In their book, “The Last Week”, Marcus Borg and Dominic Crossan make the point that the horror and highlight belong together. An Easter celebration without the spiritual weight of the God’s Friday is meaningless fluff and a Passion narrative devoid of God’s cosmic presence is horrifying. In order to fully embrace our own lives, we must face both the best and the worst in the human condition. In Christianity, the Lenten pilgrimage, culminating in this Holy Week drama is our invitation.

Fully immersed in our participation in the human drama, we see the stones in our hands and feel their weight anew. With the fluff blown away, we recognize the compromises and shortcomings in our own relationships, a painful view that is redemptive only in the light of a new dawn.
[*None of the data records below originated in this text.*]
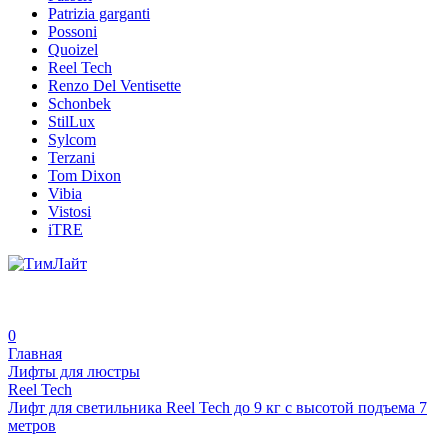
Patrizia garganti
Possoni
Quoizel
Reel Tech
Renzo Del Ventisette
Schonbek
StilLux
Sylcom
Terzani
Tom Dixon
Vibia
Vistosi
iTRE
0
Главная
Лифты для люстры
Reel Tech
Лифт для светильника Reel Tech до 9 кг с высотой подъема 7
метров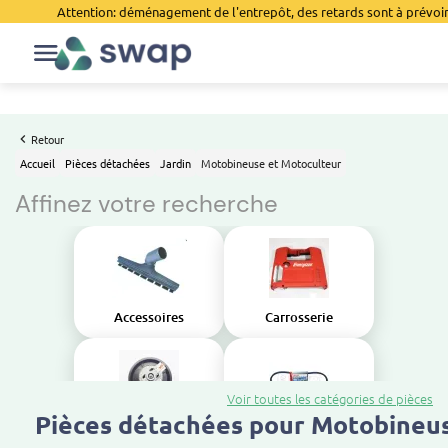
Attention: déménagement de l'entrepôt, des retards sont à prévoir 
Retour
Accueil
Pièces détachées
Jardin
Motobineuse et Motoculteur
Affinez votre recherche
Accessoires
Carrosserie
Voir toutes les catégories de pièces
Pièces détachées pour Motobineu
Moteur
Transmission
This Holy Week opened with a public crucifixion of the Rev. Dr. Jeremiah Wright, pastor of Trinity United Church of Christ and Barack Obama’s pastor. It is drawing to a close with a castigation of Hillary Clinton for exercising her choice to remain in a marriage even when the compromises are painfully public. In the interest of fairness, it must now be time to shred the humanity of Senator John McCain.

Blessedly, the week is coming to end and quickly. With Easter just a few short hours from now, I pray that we will drop the stones and get on with the work of Easter. If it is the risen Christ we seek, we needn’t read the latest smear campaign, we won’t find him there. Jesus told his friends he would meet them in Galilee, Galilee and the ministries of teaching, healing and feeding.